**** Supplied records ****
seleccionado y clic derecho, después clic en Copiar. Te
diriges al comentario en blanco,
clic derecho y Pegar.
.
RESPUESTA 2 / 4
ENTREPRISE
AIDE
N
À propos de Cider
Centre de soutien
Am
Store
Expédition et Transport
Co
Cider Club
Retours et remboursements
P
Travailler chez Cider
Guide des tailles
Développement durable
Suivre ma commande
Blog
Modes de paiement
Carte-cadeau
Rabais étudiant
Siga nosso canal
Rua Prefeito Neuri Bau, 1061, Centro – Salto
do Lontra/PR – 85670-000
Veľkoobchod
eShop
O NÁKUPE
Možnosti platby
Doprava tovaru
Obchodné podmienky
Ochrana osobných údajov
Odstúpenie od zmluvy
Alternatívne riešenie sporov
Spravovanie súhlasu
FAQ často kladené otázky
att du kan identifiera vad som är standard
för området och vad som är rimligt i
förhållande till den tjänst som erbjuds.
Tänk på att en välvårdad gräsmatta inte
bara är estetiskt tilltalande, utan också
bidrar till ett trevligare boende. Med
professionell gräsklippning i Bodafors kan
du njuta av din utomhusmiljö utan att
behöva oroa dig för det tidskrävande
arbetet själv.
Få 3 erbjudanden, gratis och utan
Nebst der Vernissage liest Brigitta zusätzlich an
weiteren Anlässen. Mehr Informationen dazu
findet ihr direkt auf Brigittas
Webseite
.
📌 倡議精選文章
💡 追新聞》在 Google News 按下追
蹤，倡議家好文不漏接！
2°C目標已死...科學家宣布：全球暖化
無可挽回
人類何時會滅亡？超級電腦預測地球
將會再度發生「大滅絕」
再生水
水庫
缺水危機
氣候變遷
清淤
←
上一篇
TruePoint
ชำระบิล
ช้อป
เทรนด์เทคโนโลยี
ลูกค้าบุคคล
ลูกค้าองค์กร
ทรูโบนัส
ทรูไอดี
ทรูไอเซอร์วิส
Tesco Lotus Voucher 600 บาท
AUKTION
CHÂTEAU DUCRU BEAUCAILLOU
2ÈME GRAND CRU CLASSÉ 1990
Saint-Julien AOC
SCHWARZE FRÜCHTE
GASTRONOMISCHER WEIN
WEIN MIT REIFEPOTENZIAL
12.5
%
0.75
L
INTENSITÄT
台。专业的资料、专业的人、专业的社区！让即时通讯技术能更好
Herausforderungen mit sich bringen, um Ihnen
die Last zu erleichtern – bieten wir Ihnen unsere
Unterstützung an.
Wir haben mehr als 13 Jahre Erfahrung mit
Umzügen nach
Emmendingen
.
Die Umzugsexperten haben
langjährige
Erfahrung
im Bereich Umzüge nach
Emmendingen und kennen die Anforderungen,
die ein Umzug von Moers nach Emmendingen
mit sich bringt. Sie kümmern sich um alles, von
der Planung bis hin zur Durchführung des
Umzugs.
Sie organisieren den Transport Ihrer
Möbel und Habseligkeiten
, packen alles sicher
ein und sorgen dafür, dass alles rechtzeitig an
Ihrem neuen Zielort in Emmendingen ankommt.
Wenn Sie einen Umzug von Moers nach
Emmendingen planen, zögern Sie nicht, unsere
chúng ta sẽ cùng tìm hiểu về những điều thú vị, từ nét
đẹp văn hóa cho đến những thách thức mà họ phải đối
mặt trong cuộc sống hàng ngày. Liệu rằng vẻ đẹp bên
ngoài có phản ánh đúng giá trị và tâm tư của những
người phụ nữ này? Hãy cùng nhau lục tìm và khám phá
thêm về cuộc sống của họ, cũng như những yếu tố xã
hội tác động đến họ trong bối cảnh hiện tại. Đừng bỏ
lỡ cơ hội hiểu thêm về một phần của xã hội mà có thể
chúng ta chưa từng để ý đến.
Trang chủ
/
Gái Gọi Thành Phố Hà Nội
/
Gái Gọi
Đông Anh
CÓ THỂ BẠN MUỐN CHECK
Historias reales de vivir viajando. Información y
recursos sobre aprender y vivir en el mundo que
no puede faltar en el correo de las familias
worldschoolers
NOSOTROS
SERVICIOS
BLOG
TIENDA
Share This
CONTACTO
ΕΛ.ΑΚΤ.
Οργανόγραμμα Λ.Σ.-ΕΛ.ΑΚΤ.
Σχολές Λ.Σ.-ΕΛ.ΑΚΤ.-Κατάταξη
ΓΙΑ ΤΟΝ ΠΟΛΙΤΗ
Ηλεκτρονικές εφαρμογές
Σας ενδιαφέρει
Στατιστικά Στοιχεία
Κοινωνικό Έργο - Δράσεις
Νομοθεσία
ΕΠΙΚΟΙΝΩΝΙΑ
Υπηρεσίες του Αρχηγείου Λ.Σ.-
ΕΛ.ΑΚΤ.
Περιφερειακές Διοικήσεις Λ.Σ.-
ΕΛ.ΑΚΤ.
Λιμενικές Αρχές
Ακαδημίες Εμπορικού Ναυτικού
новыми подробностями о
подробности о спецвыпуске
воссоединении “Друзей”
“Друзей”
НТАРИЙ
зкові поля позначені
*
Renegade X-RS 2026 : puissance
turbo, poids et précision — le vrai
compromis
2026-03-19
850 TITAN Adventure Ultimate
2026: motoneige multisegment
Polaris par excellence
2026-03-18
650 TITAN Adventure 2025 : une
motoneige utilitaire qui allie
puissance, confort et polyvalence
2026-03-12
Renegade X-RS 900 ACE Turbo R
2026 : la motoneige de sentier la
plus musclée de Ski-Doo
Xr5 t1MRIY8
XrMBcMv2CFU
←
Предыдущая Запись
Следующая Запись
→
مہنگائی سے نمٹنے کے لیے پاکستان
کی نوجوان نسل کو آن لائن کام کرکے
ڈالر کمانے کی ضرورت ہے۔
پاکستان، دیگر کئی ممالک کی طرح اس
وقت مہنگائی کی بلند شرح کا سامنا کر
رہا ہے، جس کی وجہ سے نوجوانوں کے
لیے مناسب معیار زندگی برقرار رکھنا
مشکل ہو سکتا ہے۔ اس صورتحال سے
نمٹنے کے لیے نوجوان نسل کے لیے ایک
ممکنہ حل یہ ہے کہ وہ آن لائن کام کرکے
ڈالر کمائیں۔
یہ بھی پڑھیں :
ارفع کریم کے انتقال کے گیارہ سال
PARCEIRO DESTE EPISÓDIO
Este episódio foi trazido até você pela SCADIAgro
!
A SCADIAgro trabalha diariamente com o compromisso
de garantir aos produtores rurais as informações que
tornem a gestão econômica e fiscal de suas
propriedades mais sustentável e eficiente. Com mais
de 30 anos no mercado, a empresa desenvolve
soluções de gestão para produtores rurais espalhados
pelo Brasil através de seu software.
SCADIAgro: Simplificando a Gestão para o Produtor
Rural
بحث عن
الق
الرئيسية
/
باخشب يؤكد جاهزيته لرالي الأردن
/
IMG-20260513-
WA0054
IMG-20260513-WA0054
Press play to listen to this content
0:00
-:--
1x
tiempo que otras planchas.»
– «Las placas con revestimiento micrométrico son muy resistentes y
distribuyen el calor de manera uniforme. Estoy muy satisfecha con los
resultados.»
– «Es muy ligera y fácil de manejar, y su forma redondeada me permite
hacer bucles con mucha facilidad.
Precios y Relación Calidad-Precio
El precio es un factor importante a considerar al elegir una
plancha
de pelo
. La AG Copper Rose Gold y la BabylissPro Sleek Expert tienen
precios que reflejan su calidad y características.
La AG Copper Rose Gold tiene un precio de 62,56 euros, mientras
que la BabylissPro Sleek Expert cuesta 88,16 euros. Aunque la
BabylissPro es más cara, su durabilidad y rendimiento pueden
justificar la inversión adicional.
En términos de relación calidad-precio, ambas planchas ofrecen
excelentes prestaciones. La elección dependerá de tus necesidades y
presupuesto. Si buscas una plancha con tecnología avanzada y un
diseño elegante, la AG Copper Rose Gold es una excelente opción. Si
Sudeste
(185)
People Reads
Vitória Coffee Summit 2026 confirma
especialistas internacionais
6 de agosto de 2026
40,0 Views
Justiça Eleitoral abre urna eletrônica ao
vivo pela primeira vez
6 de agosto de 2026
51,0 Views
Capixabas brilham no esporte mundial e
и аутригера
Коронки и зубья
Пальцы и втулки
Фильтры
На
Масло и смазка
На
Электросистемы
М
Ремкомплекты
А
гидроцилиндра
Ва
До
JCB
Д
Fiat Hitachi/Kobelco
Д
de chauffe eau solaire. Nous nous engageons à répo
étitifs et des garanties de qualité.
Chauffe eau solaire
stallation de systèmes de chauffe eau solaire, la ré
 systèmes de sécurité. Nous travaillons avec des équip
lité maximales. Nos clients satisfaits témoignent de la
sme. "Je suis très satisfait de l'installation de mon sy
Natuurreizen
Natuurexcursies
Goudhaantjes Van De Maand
****
Return word for word the line with "systèmes de sécurité." and every line after it through the end of the records above.

 systèmes de sécurité. Nous travaillons avec des équip
lité maximales. Nos clients satisfaits témoignent de la
sme. "Je suis très satisfait de l'installation de mon sy
Natuurreizen
Natuurexcursies
Goudhaantjes Van De Maand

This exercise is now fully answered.